This is the film many call Bruce Lee’s masterpiece as it would be in 1973, the biggest martial arts spectacle in the career of the Dragon. Sadly, Lee would never to get to experience seeing the film himself.
Lee is a highly respected student at the Shaolin Temple. His skills grab the attention of British secret agent Braithwaite, who asks Lee to assist him on a mission. The mission involves a former student of Shaolin, Han. Han has become evil and has become a crime lord dealing with drugs and prostitution from his island fortress. Every year, Han holds a martial arts tournament, which is a cover for his rackets. When Lee learns that Han’s boydguard Ohara is responsible for the death of his sister, Lee decides to enter the tournament with the hopes of busting the operation.
There are two other combatants that will be in Han’s tournament. Roper is an apparent high-living gambler who owes a major debt to some mob bosses and enters the tournament in hopes to get enough money to start his life over. Roper’s old war buddy Williams enters the tournament to escape the prejudice he has endured at home after fighting two racist police officers. When Lee begins his mission, Williams is framed by Han as being the man who poses a threat to the operation. When Han learns the truth, he makes a decision that may determine the fate of everyone involved in this potentially deadly tournament.

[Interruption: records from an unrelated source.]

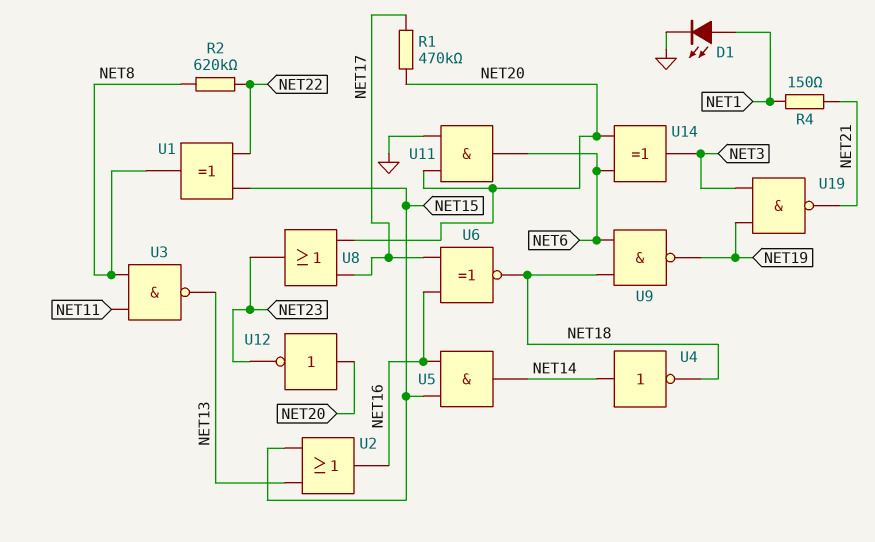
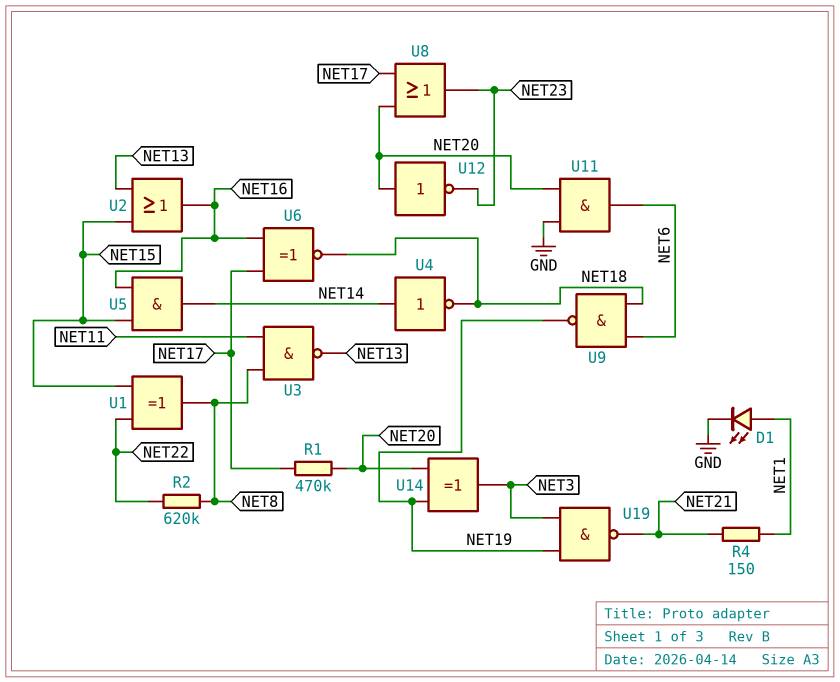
U14: XOR (in NET6, in NET20, out NET3) -> XOR (in NET19, in NET20, out NET3)

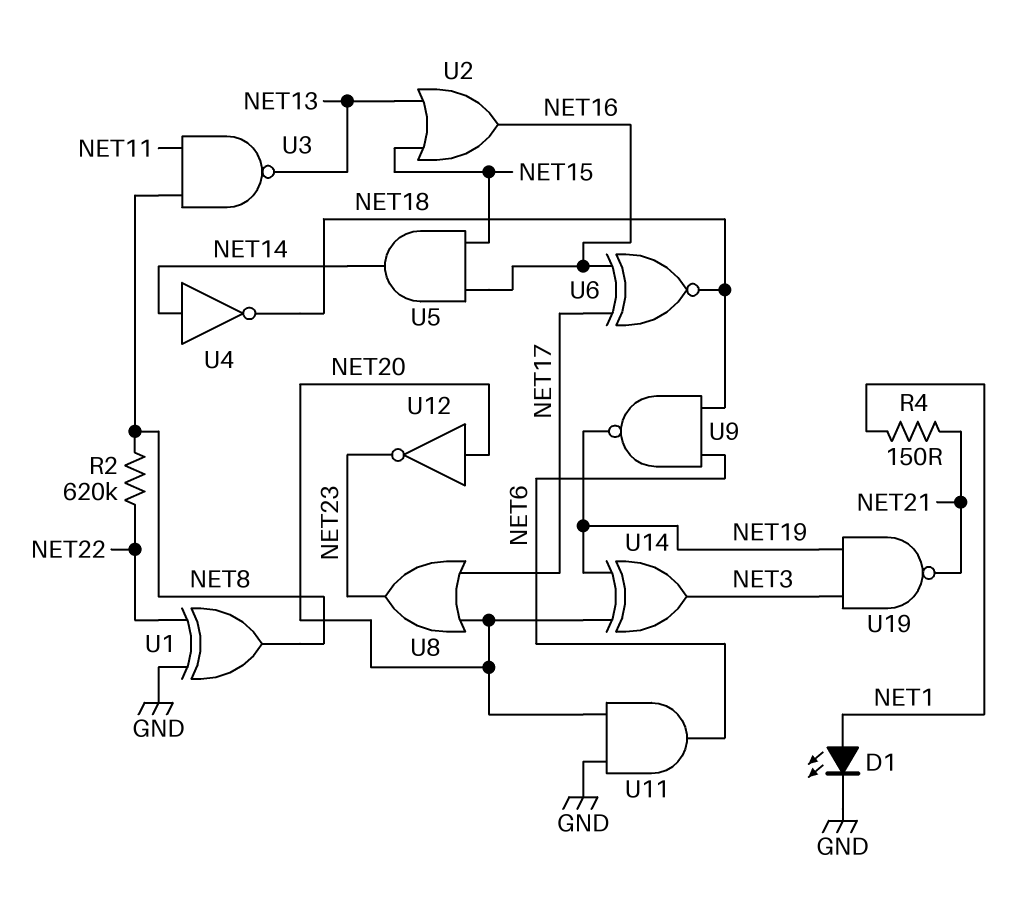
R1: 470k (NET17, NET20) -> none
U1: XOR (in NET15, in NET22, out NET8) -> XOR (in GND, in NET22, out NET8)

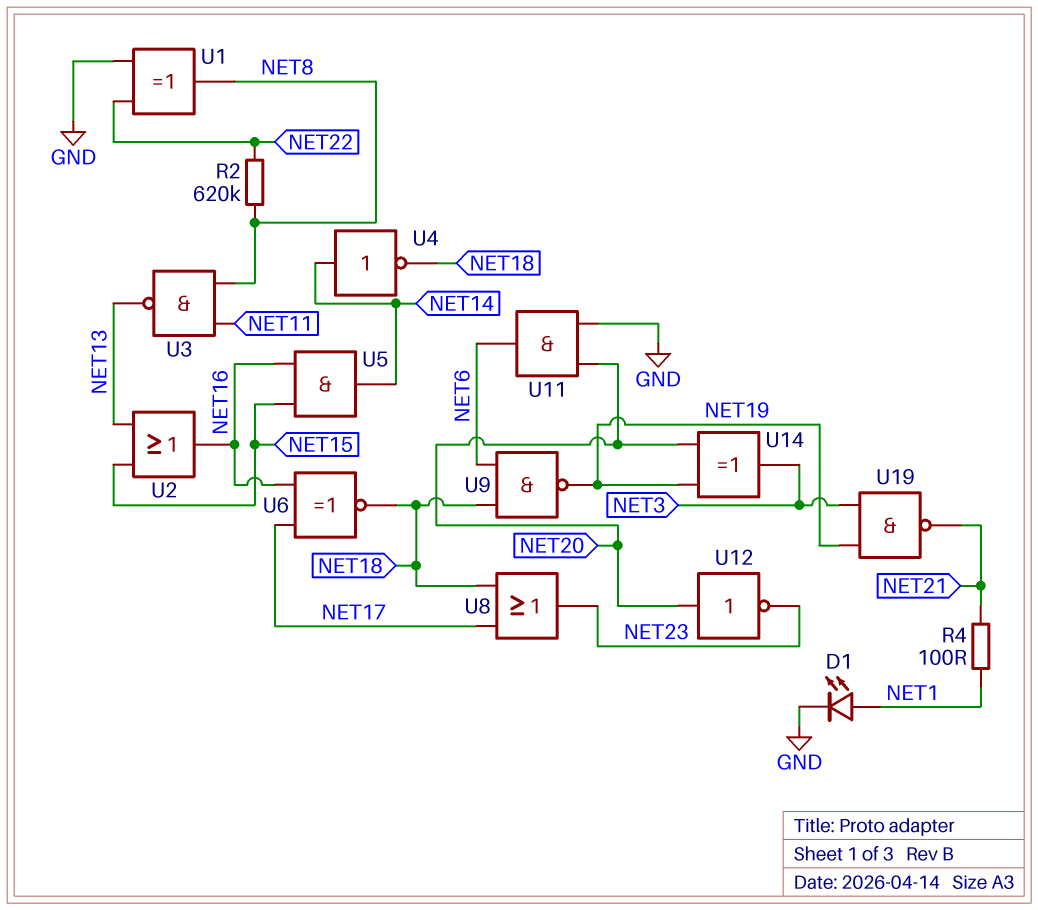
R4: 150 (NET1, NET21) -> 100 (NET1, NET21)
U8: OR (in NET17, in NET20, out NET23) -> OR (in NET17, in NET18, out NET23)

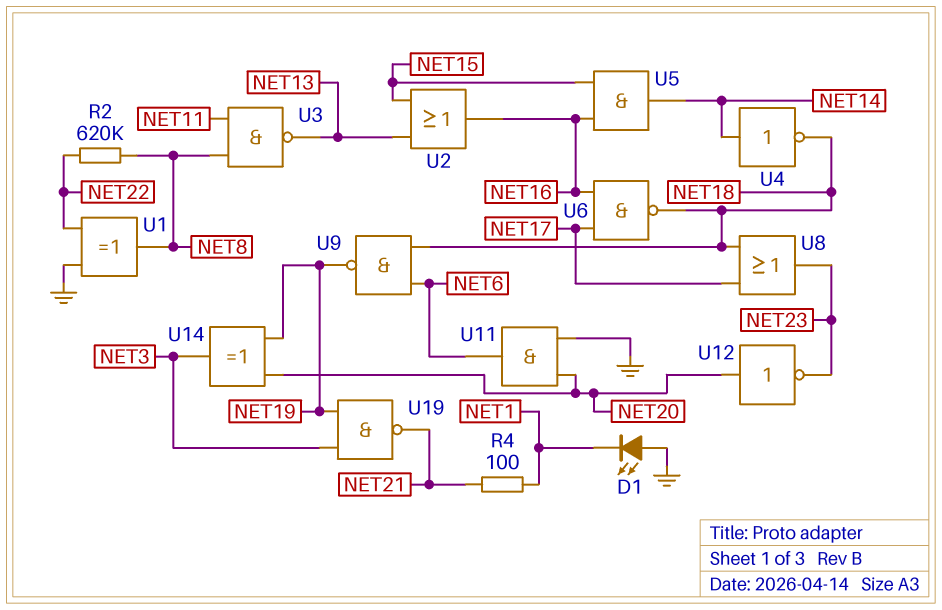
D1: LED (A NET1, K GND) -> LED (A GND, K NET1)
U6: XNOR (in NET16, in NET17, out NET18) -> NAND (in NET16, in NET17, out NET18)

This would become the first major Hollywood film to have an Asian-born actor in the lead role and it was such a hit and influential film. A hit that many consider it one of the best, if not the best Bruce Lee film made. Influential comes in the sense that after the film’s release, combined with the boom of the kung fu genre in the United States, people began taking up martial arts as a result. Lee really shines in the film as both mission carrier and avenger wrapped up in one package. Once again, he uses a bit of comic relief when he is confronted by a New Zealander and gives his take on “the art of fighting without fighting”.
The supporting cast is top notch in this. For some reason, while Lee is given lines that blend some philosophical methods to martial arts, John Saxon and Jim Kelly perhaps are given the fun lines of the film. One can’t forget Saxon’s line when he sees Ahna Capri’s Tanya for the first time. “A woman like that can teach you things you don’t know about yourself”. He actually would use this very same line in the 2011 horror action film War Wolves with Michael Worth. As for Jim Kelly, who can forget what he tells Han after he learns of the operation. “Man, you come right out of a comic book”. While Lee plays the heroic fighter of the trio, Saxon and Kelly pull off the charms when they have women by their side.
The legendary Shek Kin, who before this film had a reputation in Hong Kong for playing the villainous Northern kicker to Kwan Tak-Hing’s Wong Fei-Hung, is great to watch as the villainous Han. For those unfamiliar with dubbing, Shek couldn’t speak English well and his lines were dubbed by Keye Luke, who is best known for his roles in the TV series Kung Fu and Gremlins. Bob Wall, who appeared with Lee previously in Way of the Dragon, gets a somewhat bigger role as Han’s bodyguard Ohara. He gets his action in against the likes of Angela Mao, one of Golden Harvest’s premier action stars after Lee’s The Big Boss hit screens, and then his tournament fight against Bruce himself is nothing short of brilliant.
Bruce Lee choreographed the film’s action sequences and they are done quite well. Any martial arts film fan will truly recognize a number of faces in the film. The Shaolin student Bruce faces in the opening of the film is Sammo Hung, the star of the two-seasoned action series Martial Law and is a legend in Hong Kong cinema. Playing one of the goons in the prison sequence is Jackie Chan. He is the one Bruce grabs from behind, followed by an upclose shot of Bruce snapping Chan’s neck. Many of the Hong Kong action stars who started out as stuntmen appear in the film in background roles as fighters. Look for Wilson Tong getting kicked by Angela Mao when he approaches her to start the flashback action scene. The finale, influenced by the classic film noir The Lady from Shanghai, has the famous “mirror room” sequence, which is great as well.
Enter the Dragon is an exciting martial arts spectacle featuring Bruce Lee in what would be his biggest role to date. Sadly, the film was released three weeks after his tragic death on July 20, 1973. It I safe to say that Lee may have been proud of this film had he seen it.
WFG RATING: A
A Warner Brothers production in association with Concord Productions. Director: Robert Clouse. Producer: Fred Weintraub. Writer: Michael Allin. Cinematography: Gilbert Hubbs. Editing: Kurt Hirschler and George Watters.
Cast: Bruce Lee, John Saxon, Jim Kelly, Ahna Capri, Shek Kin, Bob Wall, Bolo Yeung, Peter Archer, Geoffrey Weeks, Betty Chung, Angela Mao, Roy Chiao, Sammo Hung, Jackie Chan, Yuen Wah.